[To do] In the copy, include every entry exactly but none of the images.

Stored data entries:
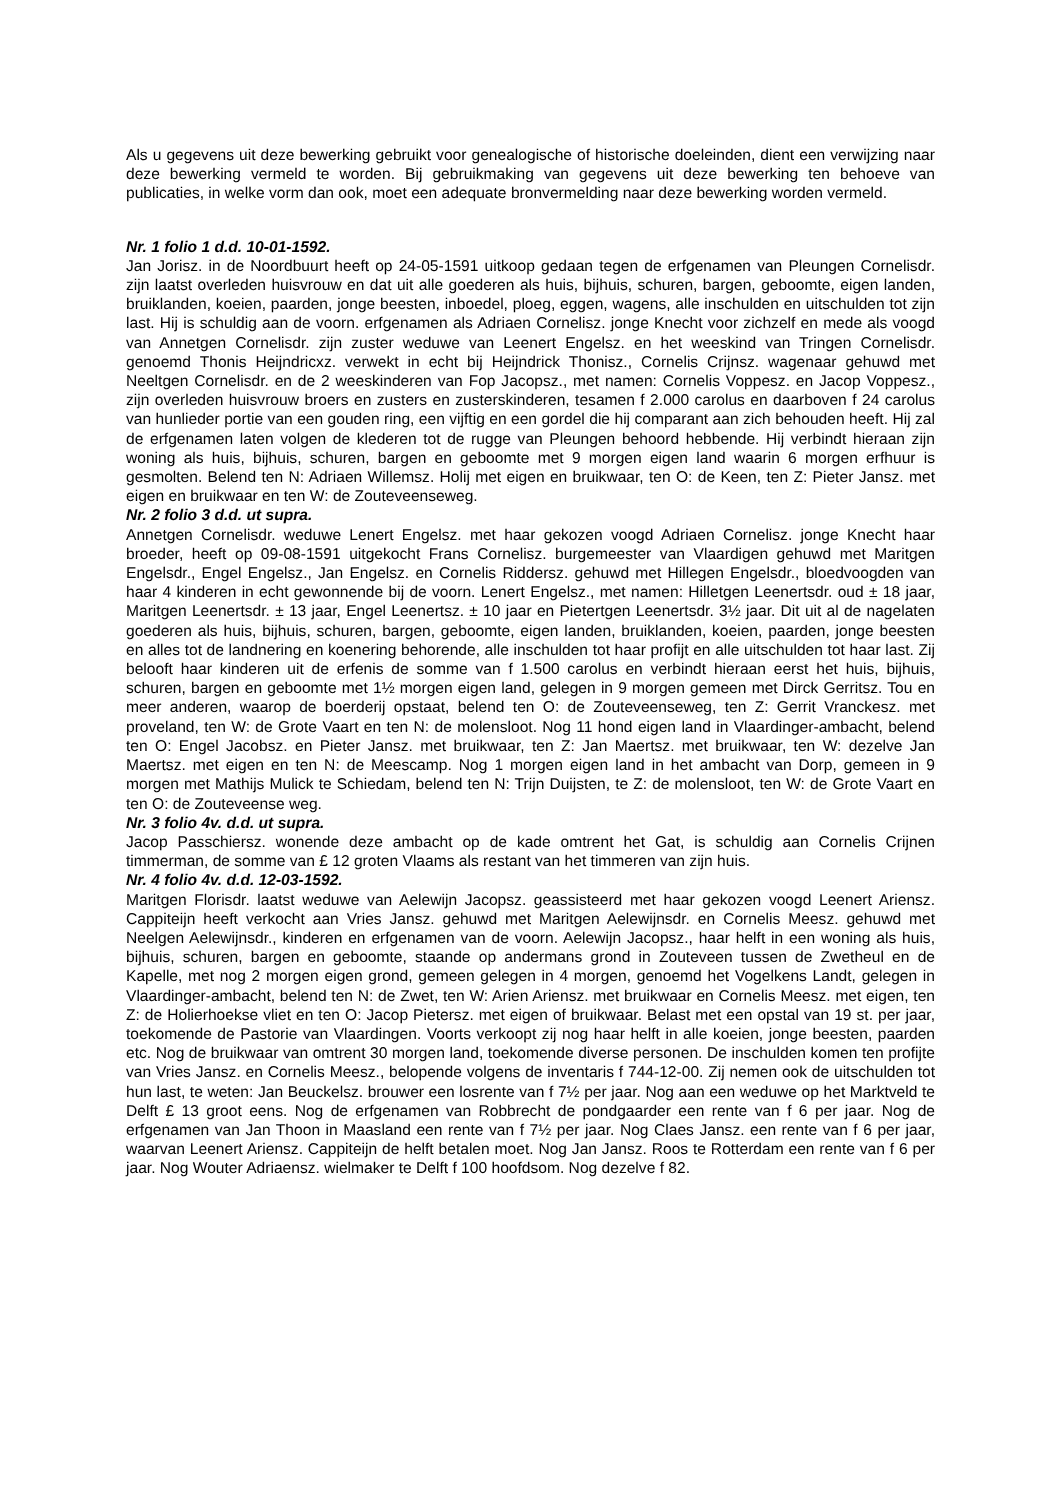Als u gegevens uit deze bewerking gebruikt voor genealogische of historische doeleinden, dient een verwijzing naar deze bewerking vermeld te worden. Bij gebruikmaking van gegevens uit deze bewerking ten behoeve van publicaties, in welke vorm dan ook, moet een adequate bronvermelding naar deze bewerking worden vermeld.
Nr. 1 folio 1 d.d. 10-01-1592.
Jan Jorisz. in de Noordbuurt heeft op 24-05-1591 uitkoop gedaan tegen de erfgenamen van Pleungen Cornelisdr. zijn laatst overleden huisvrouw en dat uit alle goederen als huis, bijhuis, schuren, bargen, geboomte, eigen landen, bruiklanden, koeien, paarden, jonge beesten, inboedel, ploeg, eggen, wagens, alle inschulden en uitschulden tot zijn last. Hij is schuldig aan de voorn. erfgenamen als Adriaen Cornelisz. jonge Knecht voor zichzelf en mede als voogd van Annetgen Cornelisdr. zijn zuster weduwe van Leenert Engelsz. en het weeskind van Tringen Cornelisdr. genoemd Thonis Heijndricxz. verwekt in echt bij Heijndrick Thonisz., Cornelis Crijnsz. wagenaar gehuwd met Neeltgen Cornelisdr. en de 2 weeskinderen van Fop Jacopsz., met namen: Cornelis Voppesz. en Jacop Voppesz., zijn overleden huisvrouw broers en zusters en zusterskinderen, tesamen f 2.000 carolus en daarboven f 24 carolus van hunlieder portie van een gouden ring, een vijftig en een gordel die hij comparant aan zich behouden heeft. Hij zal de erfgenamen laten volgen de klederen tot de rugge van Pleungen behoord hebbende. Hij verbindt hieraan zijn woning als huis, bijhuis, schuren, bargen en geboomte met 9 morgen eigen land waarin 6 morgen erfhuur is gesmolten. Belend ten N: Adriaen Willemsz. Holij met eigen en bruikwaar, ten O: de Keen, ten Z: Pieter Jansz. met eigen en bruikwaar en ten W: de Zouteveenseweg.
Nr. 2 folio 3 d.d. ut supra.
Annetgen Cornelisdr. weduwe Lenert Engelsz. met haar gekozen voogd Adriaen Cornelisz. jonge Knecht haar broeder, heeft op 09-08-1591 uitgekocht Frans Cornelisz. burgemeester van Vlaardigen gehuwd met Maritgen Engelsdr., Engel Engelsz., Jan Engelsz. en Cornelis Riddersz. gehuwd met Hillegen Engelsdr., bloedvoogden van haar 4 kinderen in echt gewonnende bij de voorn. Lenert Engelsz., met namen: Hilletgen Leenertsdr. oud ± 18 jaar, Maritgen Leenertsdr. ± 13 jaar, Engel Leenertsz. ± 10 jaar en Pietertgen Leenertsdr. 3½ jaar. Dit uit al de nagelaten goederen als huis, bijhuis, schuren, bargen, geboomte, eigen landen, bruiklanden, koeien, paarden, jonge beesten en alles tot de landnering en koenering behorende, alle inschulden tot haar profijt en alle uitschulden tot haar last. Zij belooft haar kinderen uit de erfenis de somme van f 1.500 carolus en verbindt hieraan eerst het huis, bijhuis, schuren, bargen en geboomte met 1½ morgen eigen land, gelegen in 9 morgen gemeen met Dirck Gerritsz. Tou en meer anderen, waarop de boerderij opstaat, belend ten O: de Zouteveenseweg, ten Z: Gerrit Vranckesz. met proveland, ten W: de Grote Vaart en ten N: de molensloot. Nog 11 hond eigen land in Vlaardinger-ambacht, belend ten O: Engel Jacobsz. en Pieter Jansz. met bruikwaar, ten Z: Jan Maertsz. met bruikwaar, ten W: dezelve Jan Maertsz. met eigen en ten N: de Meescamp. Nog 1 morgen eigen land in het ambacht van Dorp, gemeen in 9 morgen met Mathijs Mulick te Schiedam, belend ten N: Trijn Duijsten, te Z: de molensloot, ten W: de Grote Vaart en ten O: de Zouteveense weg.
Nr. 3 folio 4v. d.d. ut supra.
Jacop Passchiersz. wonende deze ambacht op de kade omtrent het Gat, is schuldig aan Cornelis Crijnen timmerman, de somme van £ 12 groten Vlaams als restant van het timmeren van zijn huis.
Nr. 4 folio 4v. d.d. 12-03-1592.
Maritgen Florisdr. laatst weduwe van Aelewijn Jacopsz. geassisteerd met haar gekozen voogd Leenert Ariensz. Cappiteijn heeft verkocht aan Vries Jansz. gehuwd met Maritgen Aelewijnsdr. en Cornelis Meesz. gehuwd met Neelgen Aelewijnsdr., kinderen en erfgenamen van de voorn. Aelewijn Jacopsz., haar helft in een woning als huis, bijhuis, schuren, bargen en geboomte, staande op andermans grond in Zouteveen tussen de Zwetheul en de Kapelle, met nog 2 morgen eigen grond, gemeen gelegen in 4 morgen, genoemd het Vogelkens Landt, gelegen in Vlaardinger-ambacht, belend ten N: de Zwet, ten W: Arien Ariensz. met bruikwaar en Cornelis Meesz. met eigen, ten Z: de Holierhoekse vliet en ten O: Jacop Pietersz. met eigen of bruikwaar. Belast met een opstal van 19 st. per jaar, toekomende de Pastorie van Vlaardingen. Voorts verkoopt zij nog haar helft in alle koeien, jonge beesten, paarden etc. Nog de bruikwaar van omtrent 30 morgen land, toekomende diverse personen. De inschulden komen ten profijte van Vries Jansz. en Cornelis Meesz., belopende volgens de inventaris f 744-12-00. Zij nemen ook de uitschulden tot hun last, te weten: Jan Beuckelsz. brouwer een losrente van f 7½ per jaar. Nog aan een weduwe op het Marktveld te Delft £ 13 groot eens. Nog de erfgenamen van Robbrecht de pondgaarder een rente van f 6 per jaar. Nog de erfgenamen van Jan Thoon in Maasland een rente van f 7½ per jaar. Nog Claes Jansz. een rente van f 6 per jaar, waarvan Leenert Ariensz. Cappiteijn de helft betalen moet. Nog Jan Jansz. Roos te Rotterdam een rente van f 6 per jaar. Nog Wouter Adriaensz. wielmaker te Delft f 100 hoofdsom. Nog dezelve f 82.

[Response to this task]
Als u gegevens uit deze bewerking gebruikt voor genealogische of historische doeleinden, dient een verwijzing naar deze bewerking vermeld te worden. Bij gebruikmaking van gegevens uit deze bewerking ten behoeve van publicaties, in welke vorm dan ook, moet een adequate bronvermelding naar deze bewerking worden vermeld.
Nr. 1 folio 1 d.d. 10-01-1592.
Jan Jorisz. in de Noordbuurt heeft op 24-05-1591 uitkoop gedaan tegen de erfgenamen van Pleungen Cornelisdr. zijn laatst overleden huisvrouw en dat uit alle goederen als huis, bijhuis, schuren, bargen, geboomte, eigen landen, bruiklanden, koeien, paarden, jonge beesten, inboedel, ploeg, eggen, wagens, alle inschulden en uitschulden tot zijn last. Hij is schuldig aan de voorn. erfgenamen als Adriaen Cornelisz. jonge Knecht voor zichzelf en mede als voogd van Annetgen Cornelisdr. zijn zuster weduwe van Leenert Engelsz. en het weeskind van Tringen Cornelisdr. genoemd Thonis Heijndricxz. verwekt in echt bij Heijndrick Thonisz., Cornelis Crijnsz. wagenaar gehuwd met Neeltgen Cornelisdr. en de 2 weeskinderen van Fop Jacopsz., met namen: Cornelis Voppesz. en Jacop Voppesz., zijn overleden huisvrouw broers en zusters en zusterskinderen, tesamen f 2.000 carolus en daarboven f 24 carolus van hunlieder portie van een gouden ring, een vijftig en een gordel die hij comparant aan zich behouden heeft. Hij zal de erfgenamen laten volgen de klederen tot de rugge van Pleungen behoord hebbende. Hij verbindt hieraan zijn woning als huis, bijhuis, schuren, bargen en geboomte met 9 morgen eigen land waarin 6 morgen erfhuur is gesmolten. Belend ten N: Adriaen Willemsz. Holij met eigen en bruikwaar, ten O: de Keen, ten Z: Pieter Jansz. met eigen en bruikwaar en ten W: de Zouteveenseweg.
Nr. 2 folio 3 d.d. ut supra.
Annetgen Cornelisdr. weduwe Lenert Engelsz. met haar gekozen voogd Adriaen Cornelisz. jonge Knecht haar broeder, heeft op 09-08-1591 uitgekocht Frans Cornelisz. burgemeester van Vlaardigen gehuwd met Maritgen Engelsdr., Engel Engelsz., Jan Engelsz. en Cornelis Riddersz. gehuwd met Hillegen Engelsdr., bloedvoogden van haar 4 kinderen in echt gewonnende bij de voorn. Lenert Engelsz., met namen: Hilletgen Leenertsdr. oud ± 18 jaar, Maritgen Leenertsdr. ± 13 jaar, Engel Leenertsz. ± 10 jaar en Pietertgen Leenertsdr. 3½ jaar. Dit uit al de nagelaten goederen als huis, bijhuis, schuren, bargen, geboomte, eigen landen, bruiklanden, koeien, paarden, jonge beesten en alles tot de landnering en koenering behorende, alle inschulden tot haar profijt en alle uitschulden tot haar last. Zij belooft haar kinderen uit de erfenis de somme van f 1.500 carolus en verbindt hieraan eerst het huis, bijhuis, schuren, bargen en geboomte met 1½ morgen eigen land, gelegen in 9 morgen gemeen met Dirck Gerritsz. Tou en meer anderen, waarop de boerderij opstaat, belend ten O: de Zouteveenseweg, ten Z: Gerrit Vranckesz. met proveland, ten W: de Grote Vaart en ten N: de molensloot. Nog 11 hond eigen land in Vlaardinger-ambacht, belend ten O: Engel Jacobsz. en Pieter Jansz. met bruikwaar, ten Z: Jan Maertsz. met bruikwaar, ten W: dezelve Jan Maertsz. met eigen en ten N: de Meescamp. Nog 1 morgen eigen land in het ambacht van Dorp, gemeen in 9 morgen met Mathijs Mulick te Schiedam, belend ten N: Trijn Duijsten, te Z: de molensloot, ten W: de Grote Vaart en ten O: de Zouteveense weg.
Nr. 3 folio 4v. d.d. ut supra.
Jacop Passchiersz. wonende deze ambacht op de kade omtrent het Gat, is schuldig aan Cornelis Crijnen timmerman, de somme van £ 12 groten Vlaams als restant van het timmeren van zijn huis.
Nr. 4 folio 4v. d.d. 12-03-1592.
Maritgen Florisdr. laatst weduwe van Aelewijn Jacopsz. geassisteerd met haar gekozen voogd Leenert Ariensz. Cappiteijn heeft verkocht aan Vries Jansz. gehuwd met Maritgen Aelewijnsdr. en Cornelis Meesz. gehuwd met Neelgen Aelewijnsdr., kinderen en erfgenamen van de voorn. Aelewijn Jacopsz., haar helft in een woning als huis, bijhuis, schuren, bargen en geboomte, staande op andermans grond in Zouteveen tussen de Zwetheul en de Kapelle, met nog 2 morgen eigen grond, gemeen gelegen in 4 morgen, genoemd het Vogelkens Landt, gelegen in Vlaardinger-ambacht, belend ten N: de Zwet, ten W: Arien Ariensz. met bruikwaar en Cornelis Meesz. met eigen, ten Z: de Holierhoekse vliet en ten O: Jacop Pietersz. met eigen of bruikwaar. Belast met een opstal van 19 st. per jaar, toekomende de Pastorie van Vlaardingen. Voorts verkoopt zij nog haar helft in alle koeien, jonge beesten, paarden etc. Nog de bruikwaar van omtrent 30 morgen land, toekomende diverse personen. De inschulden komen ten profijte van Vries Jansz. en Cornelis Meesz., belopende volgens de inventaris f 744-12-00. Zij nemen ook de uitschulden tot hun last, te weten: Jan Beuckelsz. brouwer een losrente van f 7½ per jaar. Nog aan een weduwe op het Marktveld te Delft £ 13 groot eens. Nog de erfgenamen van Robbrecht de pondgaarder een rente van f 6 per jaar. Nog de erfgenamen van Jan Thoon in Maasland een rente van f 7½ per jaar. Nog Claes Jansz. een rente van f 6 per jaar, waarvan Leenert Ariensz. Cappiteijn de helft betalen moet. Nog Jan Jansz. Roos te Rotterdam een rente van f 6 per jaar. Nog Wouter Adriaensz. wielmaker te Delft f 100 hoofdsom. Nog dezelve f 82.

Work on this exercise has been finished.